The Stack Archive

On-the-grid by default: U.S. and UK move towards automated voter registration

Tue 19 Jul 2016

The United States and the United Kingdom seem set on making it difficult for citizens to live ‘off the grid’; both are currently moving forward legislation which would enrol their countries’ citizens into the electoral register based either on other interactions with the government or by mining ‘public data’.

The U.S. congress introduced the Automatic Voter Registration Act last Thursday, which would see citizens applying for a driving licence or other routine civil interactions ‘opted in’ as electors, whilst the UK’s Electoral Commission submitted a new report on the same day, and with the same ambit of accelerating and ratifying new systems for automatic enrolment.

Stateside, automated registration has been pioneered in Oregon (where it’s known as ‘motor voter’, due to the use of DMV information), with Vermont, West Virginia, California and Illinois following suit. However, those interacting with the DMV – and, presumably, other government departments that might eventually be co-opted into the scheme – are given the option not to be registered as electors during their communications with other official departments.

In the United Kingdom the Electoral Commission has said that the country “cannot wait for more than a decade for the next phase of change to be delivered”, with regional councils apparently ‘itching’ to bring in new digital systems towards automation, principally to avoid the costs of re-registering voters for each new electoral process. However the Labour Party has argued that ‘close to a million people’ would disappear from the electoral register as a result of these economies.

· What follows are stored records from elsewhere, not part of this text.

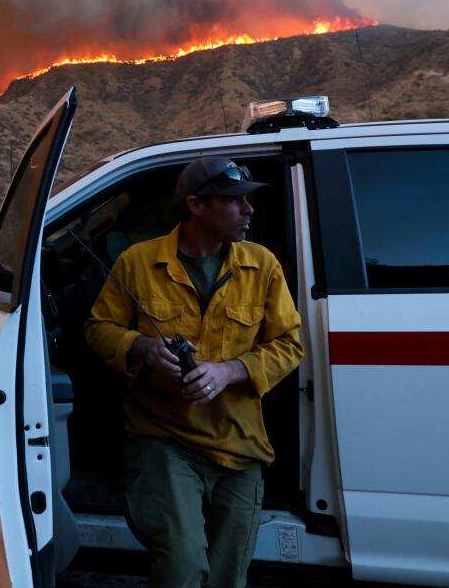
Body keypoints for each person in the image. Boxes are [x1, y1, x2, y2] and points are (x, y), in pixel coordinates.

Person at [84, 157, 303, 588]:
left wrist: (230, 371)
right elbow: (98, 329)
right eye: (235, 201)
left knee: (227, 577)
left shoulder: (262, 266)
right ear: (197, 206)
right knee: (182, 567)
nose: (249, 211)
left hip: (240, 445)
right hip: (164, 438)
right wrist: (142, 347)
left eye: (248, 202)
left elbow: (289, 345)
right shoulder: (137, 263)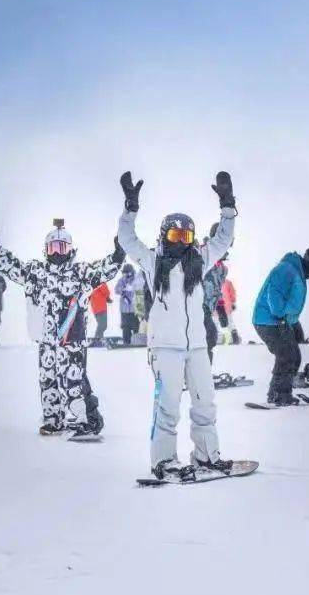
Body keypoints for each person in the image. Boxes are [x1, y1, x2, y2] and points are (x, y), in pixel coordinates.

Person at [117, 170, 237, 480]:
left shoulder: (200, 259)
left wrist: (227, 205)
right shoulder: (153, 261)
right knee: (168, 406)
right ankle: (164, 461)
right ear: (164, 236)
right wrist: (130, 208)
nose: (181, 243)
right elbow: (126, 239)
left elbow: (224, 239)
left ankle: (206, 457)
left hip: (196, 345)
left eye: (186, 237)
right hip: (165, 347)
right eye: (175, 236)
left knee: (205, 405)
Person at [0, 217, 123, 440]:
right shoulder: (37, 273)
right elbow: (15, 269)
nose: (57, 253)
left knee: (72, 380)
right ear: (46, 250)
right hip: (47, 340)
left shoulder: (80, 272)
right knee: (48, 380)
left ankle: (88, 420)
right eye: (52, 247)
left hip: (71, 339)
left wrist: (117, 255)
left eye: (61, 247)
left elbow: (102, 271)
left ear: (70, 249)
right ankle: (53, 419)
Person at [253, 246, 309, 405]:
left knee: (294, 356)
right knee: (287, 355)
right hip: (268, 320)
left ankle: (279, 392)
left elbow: (291, 303)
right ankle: (279, 394)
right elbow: (273, 293)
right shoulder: (287, 269)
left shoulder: (297, 272)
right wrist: (281, 317)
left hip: (278, 320)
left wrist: (295, 324)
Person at [201, 223, 230, 362]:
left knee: (210, 337)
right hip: (193, 307)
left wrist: (221, 310)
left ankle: (203, 374)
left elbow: (216, 291)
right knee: (207, 336)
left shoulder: (222, 269)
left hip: (206, 309)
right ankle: (193, 374)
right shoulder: (200, 256)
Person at [115, 263, 141, 344]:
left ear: (131, 272)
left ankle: (137, 341)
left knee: (137, 326)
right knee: (125, 327)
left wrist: (132, 289)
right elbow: (116, 289)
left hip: (135, 309)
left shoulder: (137, 279)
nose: (125, 275)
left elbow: (140, 291)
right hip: (125, 310)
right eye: (124, 273)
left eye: (127, 273)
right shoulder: (122, 280)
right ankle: (126, 342)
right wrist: (123, 290)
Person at [217, 270, 240, 344]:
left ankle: (216, 338)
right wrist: (233, 302)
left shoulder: (214, 282)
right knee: (229, 322)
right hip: (225, 306)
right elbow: (233, 293)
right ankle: (234, 337)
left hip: (218, 306)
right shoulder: (227, 282)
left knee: (216, 322)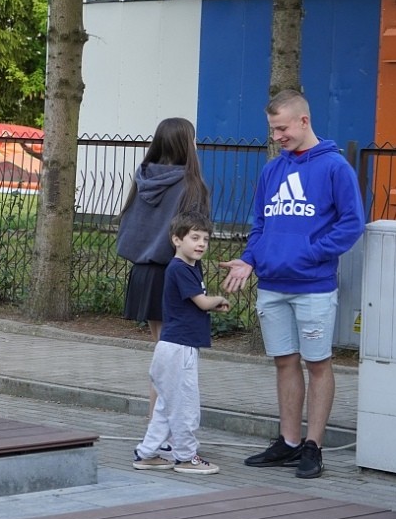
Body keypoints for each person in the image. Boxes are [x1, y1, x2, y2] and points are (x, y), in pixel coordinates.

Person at [220, 89, 364, 479]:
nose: (277, 136)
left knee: (317, 363)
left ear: (303, 120)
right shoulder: (272, 169)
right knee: (284, 362)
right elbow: (261, 224)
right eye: (272, 129)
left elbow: (351, 225)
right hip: (272, 284)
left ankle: (313, 447)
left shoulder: (335, 168)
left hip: (313, 285)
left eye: (282, 128)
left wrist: (310, 253)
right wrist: (250, 260)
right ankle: (288, 441)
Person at [116, 117, 210, 435]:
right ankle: (164, 428)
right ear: (187, 144)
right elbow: (193, 237)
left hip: (143, 272)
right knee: (176, 357)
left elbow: (129, 226)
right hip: (176, 275)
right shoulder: (190, 185)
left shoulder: (143, 178)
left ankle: (156, 421)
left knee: (162, 351)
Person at [133, 212, 230, 475]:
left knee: (165, 405)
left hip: (171, 347)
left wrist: (212, 304)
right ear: (177, 240)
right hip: (179, 349)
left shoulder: (188, 267)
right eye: (194, 238)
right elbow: (200, 301)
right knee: (185, 406)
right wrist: (218, 299)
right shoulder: (180, 268)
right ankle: (186, 457)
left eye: (206, 239)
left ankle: (147, 452)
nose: (201, 244)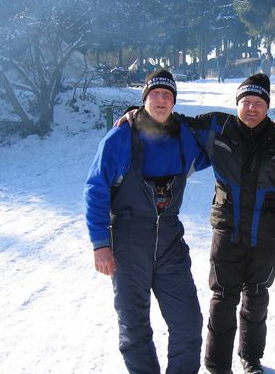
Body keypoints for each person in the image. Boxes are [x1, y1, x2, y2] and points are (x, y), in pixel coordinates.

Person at [117, 73, 275, 374]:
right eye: (246, 101)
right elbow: (172, 119)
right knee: (223, 299)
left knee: (256, 299)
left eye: (258, 103)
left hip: (265, 236)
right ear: (237, 103)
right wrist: (136, 113)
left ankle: (251, 358)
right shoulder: (217, 126)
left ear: (268, 106)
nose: (251, 108)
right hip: (227, 232)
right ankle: (217, 366)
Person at [84, 70, 210, 374]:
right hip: (128, 242)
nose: (161, 100)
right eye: (155, 94)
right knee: (134, 325)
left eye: (168, 95)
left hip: (170, 242)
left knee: (188, 322)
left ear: (174, 102)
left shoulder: (185, 138)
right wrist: (100, 244)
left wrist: (266, 127)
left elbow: (227, 145)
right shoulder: (120, 138)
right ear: (144, 98)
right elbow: (96, 189)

Opt-out clause in Vermont DMV application form

Opt-out clause in Vermont DMV application form

The UK’s current system of polling households rather than individuals is acknowledged to be out of date with current societal trends, since it requires a ‘head of household’. Nonetheless, even under this 19thC system, individuals refusing to participate in the registration process risk a £1000 fine and a criminal record.

The notional impetus towards automated voter registration is, as usual, the cutting of staff and costs, but advocates for automated enrolment see the process as an opportunity to re-include marginal demographics that have fallen away from the democratic system.

At the same time as millions of dead people remain registered to vote, it’s estimated that 51 million Americans are not enrolled.

In Australia, where voting is a legal requirement, the Electoral Commission already enrols citizens to vote based on ‘information from other government agencies’. However, those who see the Australian system as coercive and Draconian should bear in mind that the cost of not voting in an Australian election is only $20 AUD; notwithstanding, there is no alternative to registration in Australia, which has found automated enrolment to be a cost-saving measure.

Canada also operates such a system, but allows Canadian voters to opt out, unlike Australia.

In February the Electronic Frontier Foundation outlined the potential privacy risks associated with participation in elections, even going so far as to warn voters to turn their mobile devices off whilst approaching voting centres.